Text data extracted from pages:

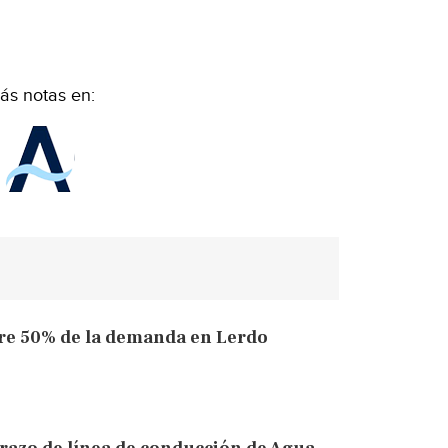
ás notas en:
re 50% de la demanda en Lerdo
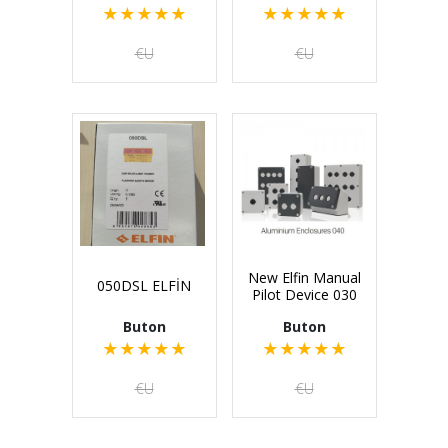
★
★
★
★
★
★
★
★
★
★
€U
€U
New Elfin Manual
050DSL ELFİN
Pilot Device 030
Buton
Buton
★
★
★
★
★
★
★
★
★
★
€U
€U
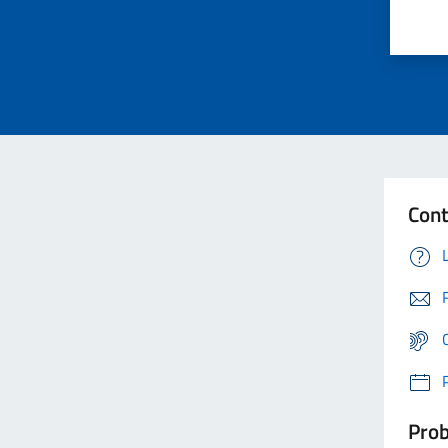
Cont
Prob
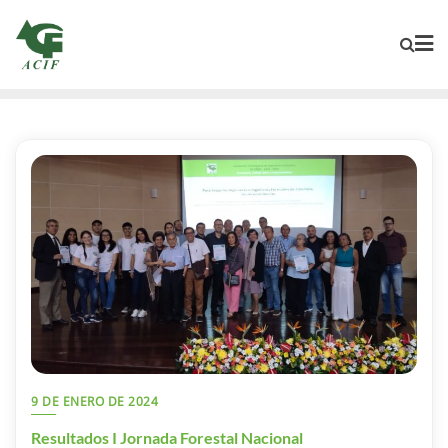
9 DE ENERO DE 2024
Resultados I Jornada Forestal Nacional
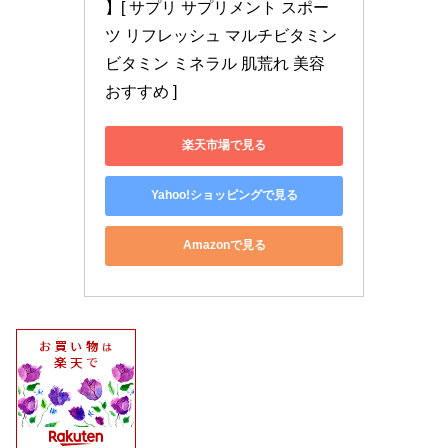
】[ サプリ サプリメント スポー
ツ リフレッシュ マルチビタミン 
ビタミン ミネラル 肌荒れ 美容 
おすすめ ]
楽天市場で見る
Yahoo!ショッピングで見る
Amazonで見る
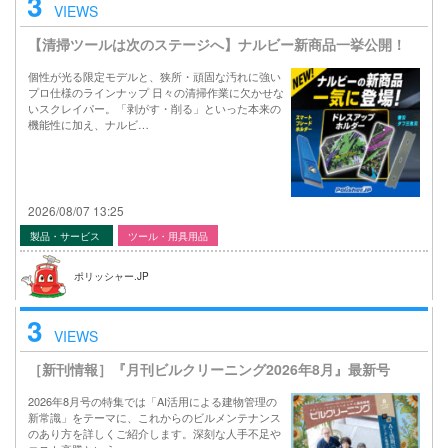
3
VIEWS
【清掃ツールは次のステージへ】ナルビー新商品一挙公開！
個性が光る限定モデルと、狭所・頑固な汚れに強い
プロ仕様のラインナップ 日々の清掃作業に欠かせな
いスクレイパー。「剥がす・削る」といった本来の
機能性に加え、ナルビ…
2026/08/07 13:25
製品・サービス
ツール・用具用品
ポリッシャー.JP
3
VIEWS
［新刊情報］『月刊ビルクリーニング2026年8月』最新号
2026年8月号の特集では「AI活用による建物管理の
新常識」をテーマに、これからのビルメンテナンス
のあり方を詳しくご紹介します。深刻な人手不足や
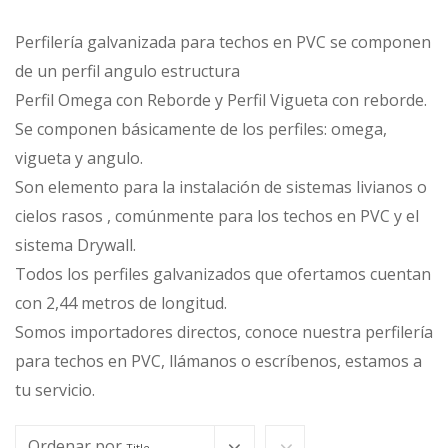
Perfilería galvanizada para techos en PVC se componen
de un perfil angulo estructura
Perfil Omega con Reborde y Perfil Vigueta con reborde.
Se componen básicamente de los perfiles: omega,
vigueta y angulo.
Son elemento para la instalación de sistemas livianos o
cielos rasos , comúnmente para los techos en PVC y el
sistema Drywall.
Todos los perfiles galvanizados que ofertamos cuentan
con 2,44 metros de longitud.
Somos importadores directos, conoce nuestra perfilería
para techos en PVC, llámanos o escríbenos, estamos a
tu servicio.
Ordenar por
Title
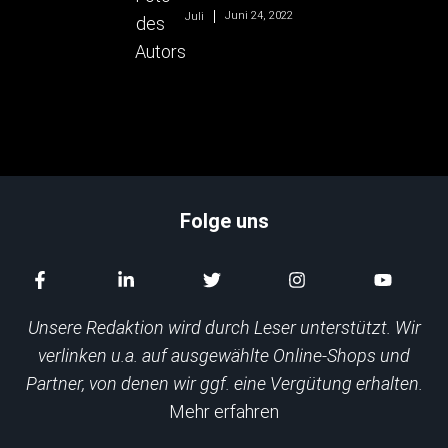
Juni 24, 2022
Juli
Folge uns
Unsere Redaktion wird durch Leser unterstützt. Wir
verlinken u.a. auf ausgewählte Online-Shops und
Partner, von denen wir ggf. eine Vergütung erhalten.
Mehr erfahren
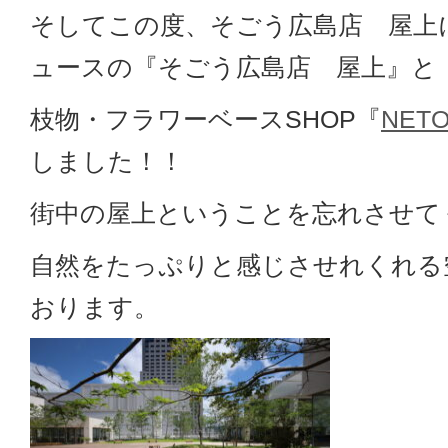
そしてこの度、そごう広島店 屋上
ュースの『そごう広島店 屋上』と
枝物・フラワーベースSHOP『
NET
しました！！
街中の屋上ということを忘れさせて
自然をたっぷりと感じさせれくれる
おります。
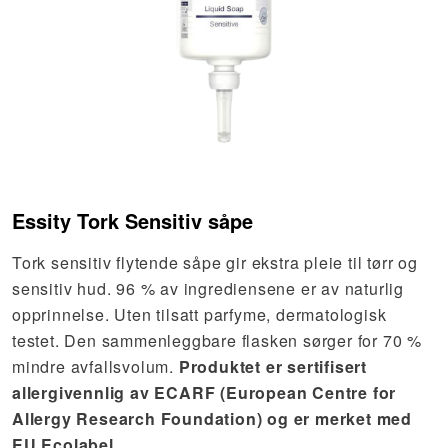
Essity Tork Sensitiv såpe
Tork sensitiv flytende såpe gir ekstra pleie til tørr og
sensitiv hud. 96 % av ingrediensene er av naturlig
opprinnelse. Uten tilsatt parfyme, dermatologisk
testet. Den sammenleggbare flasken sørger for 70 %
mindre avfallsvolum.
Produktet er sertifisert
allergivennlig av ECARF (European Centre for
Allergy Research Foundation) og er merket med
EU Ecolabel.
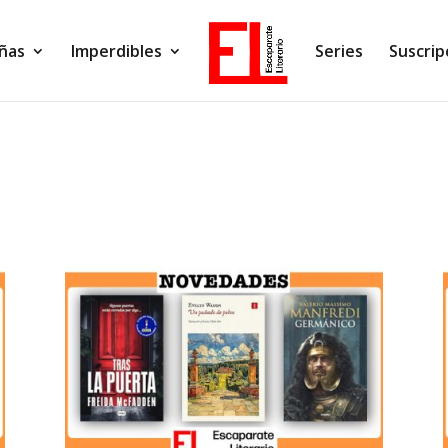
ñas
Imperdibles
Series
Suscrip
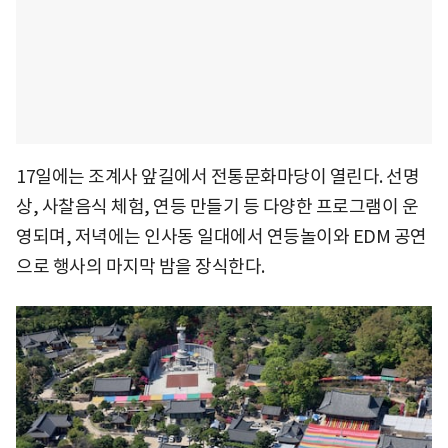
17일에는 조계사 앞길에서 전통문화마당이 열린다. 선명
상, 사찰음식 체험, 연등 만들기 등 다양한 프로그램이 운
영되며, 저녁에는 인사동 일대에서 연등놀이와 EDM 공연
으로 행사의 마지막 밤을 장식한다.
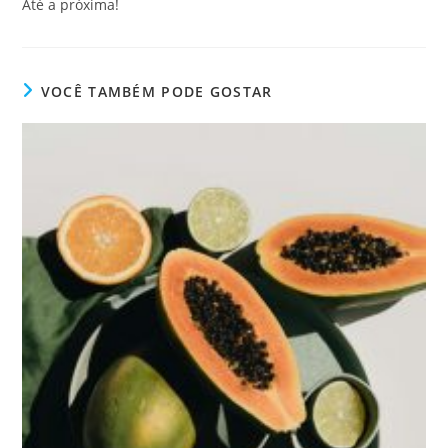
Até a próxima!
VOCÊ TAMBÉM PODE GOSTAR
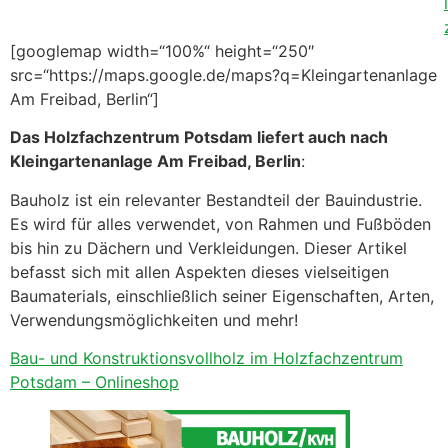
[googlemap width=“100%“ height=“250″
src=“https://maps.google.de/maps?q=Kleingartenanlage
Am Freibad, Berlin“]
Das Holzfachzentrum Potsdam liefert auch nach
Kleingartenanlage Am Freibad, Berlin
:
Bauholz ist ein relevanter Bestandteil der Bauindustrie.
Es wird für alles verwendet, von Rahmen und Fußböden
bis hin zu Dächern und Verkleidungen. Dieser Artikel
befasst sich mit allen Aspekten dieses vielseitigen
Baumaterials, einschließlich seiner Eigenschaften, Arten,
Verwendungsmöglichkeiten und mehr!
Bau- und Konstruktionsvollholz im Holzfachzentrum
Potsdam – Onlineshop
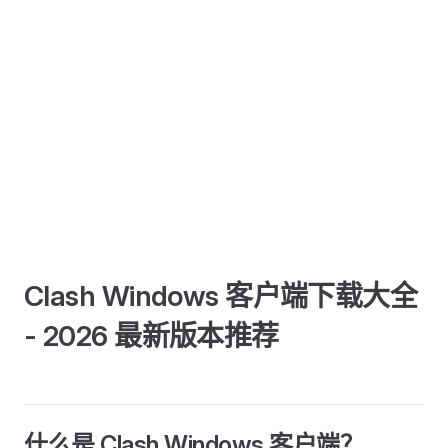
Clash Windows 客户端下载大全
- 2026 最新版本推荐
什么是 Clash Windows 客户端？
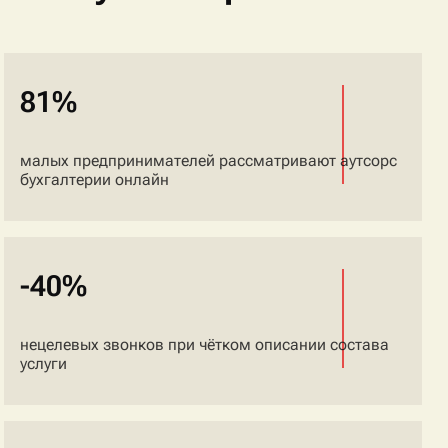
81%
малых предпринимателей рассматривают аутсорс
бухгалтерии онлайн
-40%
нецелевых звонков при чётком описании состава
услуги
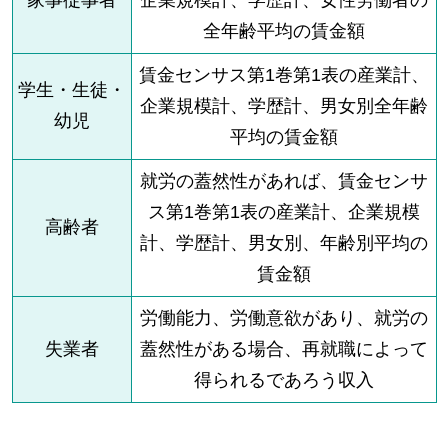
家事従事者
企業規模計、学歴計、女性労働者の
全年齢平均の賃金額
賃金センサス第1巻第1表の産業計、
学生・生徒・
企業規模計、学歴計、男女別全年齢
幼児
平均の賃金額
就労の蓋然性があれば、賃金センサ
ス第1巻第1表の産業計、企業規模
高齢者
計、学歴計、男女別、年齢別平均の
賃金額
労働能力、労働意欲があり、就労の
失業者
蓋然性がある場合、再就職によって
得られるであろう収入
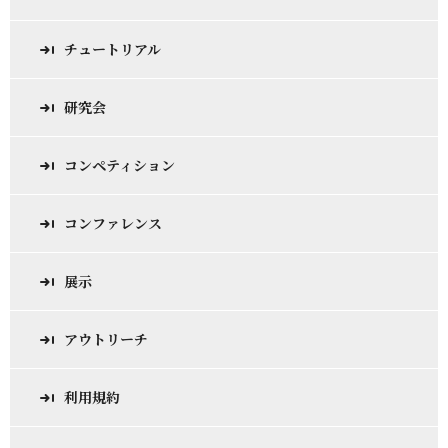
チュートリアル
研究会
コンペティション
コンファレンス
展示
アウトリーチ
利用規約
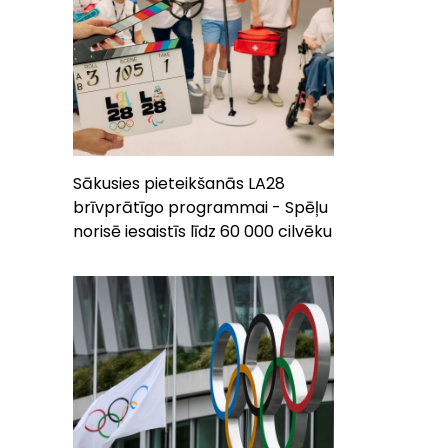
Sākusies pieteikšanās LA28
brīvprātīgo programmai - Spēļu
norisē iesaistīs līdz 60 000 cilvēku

§ **Instructions to follow**
Identify each line in the listing that contains the string "Berlin", treating uppercase and lowercase letters as distinct. Copy every such line.

§ **Output**
Am Freibad, Berlin“]
Kleingartenanlage Am Freibad, Berlin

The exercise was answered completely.